# RichS Soil Lab Test Comparison



## RichS (Jan 28, 2019)

Hi all-

Newbie here, but I finally got around to doing something I've been wanting to do for years - see how various labs would report on soil all taken from the same sample - so I figured I'd share what I found. I've been hanging out for a few years at (what appears to be the-site-that-shall-not-be-named), so I have several years' worth of Logan Labs data. After discovering this site, and poking around a bit, I chose 3 other labs for comparison.

Background - The first lab tests for my soil are from Penn State in 1999. I followed their N/P/K/lime recommendations and re-tested every 3-4 years until about 3 years ago, when I got a little more interested in the details. I moved to Logan to get more detailed data and move into more sophisticated treatments. The results were a bit strange this year, but I'll leave that for a different test results interpretation thread. (They're getting close to what I want, but there's still some work to do).

These samples are from my 4,000 sq. ft. front lawn. I've focused on the front because it's more visible, and the work/cost to treat the additional 17k in back is prohibitive. It was originally mostly perennial rye and fescue, and I overseeded with TTTF 2 years ago. A physical test from 2 years ago showed a slightly silty loam - 22% Clay, 56% Silt, 22% Sand.

Because of the volume I needed, I took about 25 samples from across the lawn. For each, I stuck a hand trowel 4 inches deep and worked it side to side to create an opening. I then cut a thin slice all the way down one side, removing a 4-inch-long slice of dirt, and put it in a pail. From the other side I dug the trowel in at 3 inches and took a sample just from 3-4" deep and put that in a different bucket.

When done, I cleaned out the grass, rocks, etc., by hand, and spread the samples on some newsprint in my garage to dry out. When dry, I thoroughly mixed the samples and then filled small plastic bags, alternating 1 scoop at a time per bag, until each had about a cup of dirt in each to send away for testing.

All samples were sent USPS Priority and reports were returned by email.
•	Logan Labs: Sent 2/26; Report received 3/5/19 2:52pm
•	Waypoint Labs: Sent 2/27; Report received 3/2/19 4:00pm (impressive - the day after receipt, on a Saturday)
•	Midwest Labs: Sent 2/27; Report received 3/5/19 1:55pm
•	A&L Great Lakes Lab: Sent 2/27; Report received 3/7/19 3:09pm

Below is a tabular summary of the data, followed by some comments, and then the actual reports.

Waypoint and Midwest call out Mehlich 3 and other specific test methods on their report. A&L and Logan don't specify, but browsing their sites, it seems to be a reasonable conclusion that they use M3 also. The exception is A&L's Phosphorus, which is noted as "Bray-1 Equivalent". A note on their site implies that it's a M3 test that is then adjusted ("Mehlich-3 values correlate well with Bray P1 values, so Mehlich-3 values can be regressed into a Bray P1 equivalent number by using a mathematical operation. This allows soil test P values to be reported as a Bray P1 equivalent,").

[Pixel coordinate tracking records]

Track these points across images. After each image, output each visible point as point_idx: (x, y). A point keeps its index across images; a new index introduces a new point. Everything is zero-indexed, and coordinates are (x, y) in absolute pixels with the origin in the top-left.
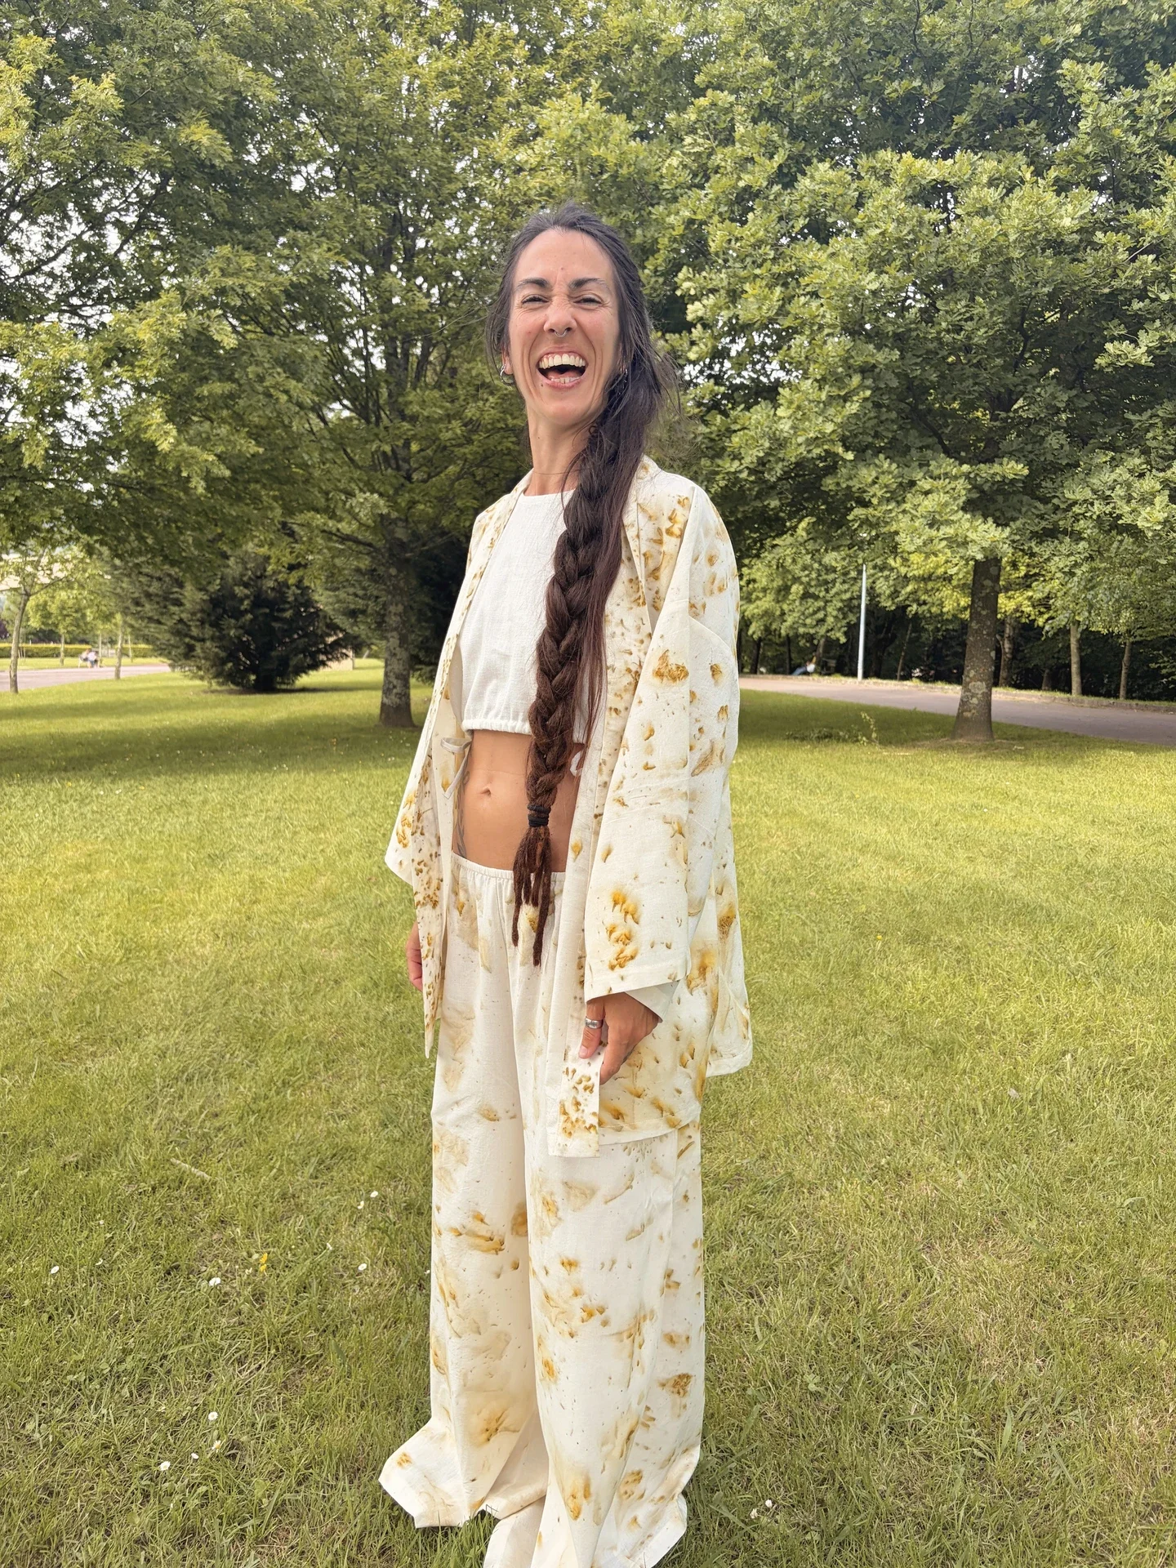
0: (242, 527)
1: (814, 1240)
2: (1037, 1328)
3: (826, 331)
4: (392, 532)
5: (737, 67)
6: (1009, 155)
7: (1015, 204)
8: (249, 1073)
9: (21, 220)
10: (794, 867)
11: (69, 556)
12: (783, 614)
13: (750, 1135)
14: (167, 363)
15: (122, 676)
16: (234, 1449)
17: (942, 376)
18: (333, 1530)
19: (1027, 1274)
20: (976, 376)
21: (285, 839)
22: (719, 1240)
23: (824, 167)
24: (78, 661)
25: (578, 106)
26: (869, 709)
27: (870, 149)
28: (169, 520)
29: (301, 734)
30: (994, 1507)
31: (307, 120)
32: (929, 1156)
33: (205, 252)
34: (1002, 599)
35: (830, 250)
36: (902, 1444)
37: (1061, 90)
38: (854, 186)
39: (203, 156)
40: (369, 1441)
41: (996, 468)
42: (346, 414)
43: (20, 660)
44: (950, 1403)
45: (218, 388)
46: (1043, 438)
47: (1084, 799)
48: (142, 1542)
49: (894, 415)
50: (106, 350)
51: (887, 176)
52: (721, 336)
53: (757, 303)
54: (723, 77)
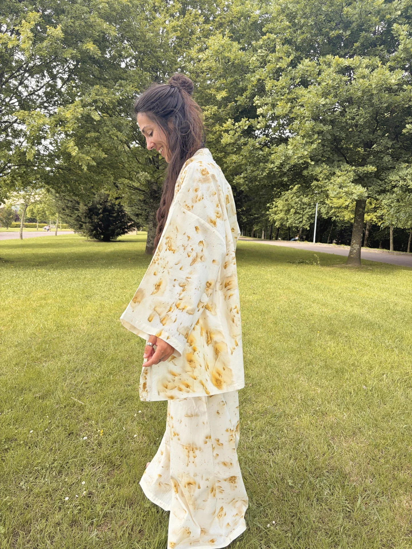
0: (100, 184)
1: (292, 434)
2: (371, 468)
3: (306, 119)
4: (152, 187)
5: (277, 25)
6: (373, 58)
7: (375, 74)
8: (98, 369)
9: (28, 76)
10: (289, 307)
11: (41, 193)
12: (287, 219)
13: (271, 398)
14: (76, 125)
15: (58, 234)
16: (90, 494)
17: (347, 135)
18: (123, 523)
19: (368, 449)
20: (359, 135)
21: (112, 291)
22: (259, 433)
23: (307, 61)
24: (43, 229)
25: (221, 39)
26: (316, 253)
27: (324, 55)
28: (75, 180)
29: (118, 256)
30: (353, 528)
31: (127, 43)
32: (334, 408)
33: (91, 88)
34: (366, 216)
35: (309, 90)
36: (321, 505)
37: (393, 34)
38: (318, 67)
39: (91, 54)
40: (136, 494)
41: (365, 168)
42: (137, 145)
43: (24, 228)
44: (338, 492)
45: (93, 134)
46: (382, 158)
47: (393, 287)
48: (58, 524)
49: (329, 149)
50: (56, 121)
51: (329, 64)
52: (269, 120)
53: (282, 108)
54: (273, 29)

● **TASK**: Rewrite the part of the soil lab comparison starting with "Background - The" and going on through "Silt, 22% Sand.", putting "bluegrass" in place of "fescue".

● **ANSWER TO THIS PROBLEM**:
Background - The first lab tests for my soil are from Penn State in 1999. I followed their N/P/K/lime recommendations and re-tested every 3-4 years until about 3 years ago, when I got a little more interested in the details. I moved to Logan to get more detailed data and move into more sophisticated treatments. The results were a bit strange this year, but I'll leave that for a different test results interpretation thread. (They're getting close to what I want, but there's still some work to do).

These samples are from my 4,000 sq. ft. front lawn. I've focused on the front because it's more visible, and the work/cost to treat the additional 17k in back is prohibitive. It was originally mostly perennial rye and bluegrass, and I overseeded with TTTF 2 years ago. A physical test from 2 years ago showed a slightly silty loam - 22% Clay, 56% Silt, 22% Sand.